February 10, 2019
At my company Loceye, we are scraping the web all day long to create datasets and rule the world. Or kind of.
Recently I stumbled upon multi-processing and multi-threading. As I started building the scraping scripts with Selenium I was using Threads with no extra thought. And suddenly I was surprised not thinking at all about processes.
Was my initial code the best I could have in performance?
Yes, it was. Multi-threading is the answer to multiple Driver instances. If you want to understand why keep reading.
In Python we have two ways of running our piece of code in parallel. Processes and Threads. But there are some key differences in the way Python handles Processes or Threads and therefore there are different kind of benefits after them.
If we submit “jobs” to different threads, those jobs can be pictured as “sub-tasks” of a single process and those threads will usually have access to the same memory areas (i.e., shared memory). This approach can easily lead to conflicts in case of improper synchronization, for example, if processes are writing to the same memory location at the same time. In our case with Selenium, we usually don’t care about shared memory.

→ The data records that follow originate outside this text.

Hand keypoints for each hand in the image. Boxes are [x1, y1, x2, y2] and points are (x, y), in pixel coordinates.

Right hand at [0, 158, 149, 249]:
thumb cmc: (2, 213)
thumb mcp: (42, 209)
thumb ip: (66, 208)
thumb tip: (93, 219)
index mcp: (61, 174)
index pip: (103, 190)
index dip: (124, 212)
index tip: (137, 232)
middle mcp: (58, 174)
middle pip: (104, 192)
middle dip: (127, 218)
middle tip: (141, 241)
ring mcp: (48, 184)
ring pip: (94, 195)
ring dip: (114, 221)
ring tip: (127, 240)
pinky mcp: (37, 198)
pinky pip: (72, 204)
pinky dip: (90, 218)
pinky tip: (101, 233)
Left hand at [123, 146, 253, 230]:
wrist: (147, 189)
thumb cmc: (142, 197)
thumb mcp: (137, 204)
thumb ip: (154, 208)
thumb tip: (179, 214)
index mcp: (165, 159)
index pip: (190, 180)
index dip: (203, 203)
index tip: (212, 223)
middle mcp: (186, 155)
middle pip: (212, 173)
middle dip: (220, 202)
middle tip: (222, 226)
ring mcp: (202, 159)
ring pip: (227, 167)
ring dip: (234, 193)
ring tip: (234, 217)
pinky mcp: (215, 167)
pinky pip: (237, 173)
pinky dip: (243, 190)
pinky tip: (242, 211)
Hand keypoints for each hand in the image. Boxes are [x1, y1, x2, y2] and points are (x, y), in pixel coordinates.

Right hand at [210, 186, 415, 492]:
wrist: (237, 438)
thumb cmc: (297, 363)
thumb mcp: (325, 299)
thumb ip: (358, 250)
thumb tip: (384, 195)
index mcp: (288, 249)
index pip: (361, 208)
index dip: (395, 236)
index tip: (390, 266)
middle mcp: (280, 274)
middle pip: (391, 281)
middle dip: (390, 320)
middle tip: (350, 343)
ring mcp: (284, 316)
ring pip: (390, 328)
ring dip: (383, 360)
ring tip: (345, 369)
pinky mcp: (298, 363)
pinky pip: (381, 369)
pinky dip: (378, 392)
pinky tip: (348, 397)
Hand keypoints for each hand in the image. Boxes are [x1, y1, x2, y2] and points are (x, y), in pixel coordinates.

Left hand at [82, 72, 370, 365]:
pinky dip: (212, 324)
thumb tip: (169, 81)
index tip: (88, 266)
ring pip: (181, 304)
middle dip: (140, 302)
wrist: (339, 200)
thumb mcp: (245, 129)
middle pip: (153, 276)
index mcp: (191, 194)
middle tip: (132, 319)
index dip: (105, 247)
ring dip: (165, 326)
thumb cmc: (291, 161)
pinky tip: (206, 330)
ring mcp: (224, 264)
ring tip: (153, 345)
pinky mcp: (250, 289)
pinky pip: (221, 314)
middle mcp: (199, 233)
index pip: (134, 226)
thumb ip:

A safer approach (although it comes with an additional overhead due to the communication overhead between separate processes) is to submit multiple processes to completely separate memory locations (i.e., distributed memory): Every process will run completely independent from each other.
Briefly some bullets:
Now, the differences are clear and we can choose the winner. Of course threads are. And here is why.
This is a simple scheme of how Selenium works with Web-Drivers.
When we are running multiple Web-Drivers with Selenium and Python we are doing the following.
We are creating a web-driver object, which communicates with a Browser process itself. This is purely a I/O related task, and in I/O tasks
threads are the winners.
Let’s take for example a list of 5 URLs.
URLs = [...]
If we choose threads for each URL, we are going to spawn 5 threads inside the same process but also 5 processes by opening 5 Browser instances to control.
Total = 1 process (Python) with 5 threads + 5 processes (Browsers)
If we had chosen processes for each URL, then we were going to spawn 5 processes with multiple threads each, only for the python code execution, but additionally again 5 processes by opening 5 Browser instances to control, which would be a pure overhead for our OS. Moreover don’t forget that each process allocates it’s own isolated memory space!
Total = 5+1 processes (Python) + 5 processes (Browsers)
Selenium Web-drivers are all about I/O. They are controlling different processes, so their task is not CPU intensive at all. Using multi-processing is an overhead here, hurting our CPU but also eating our RAM.
On the other hand multi-threading is heavily suggested for I/O related task, like Selenium Web-Drivers and we can safely use them.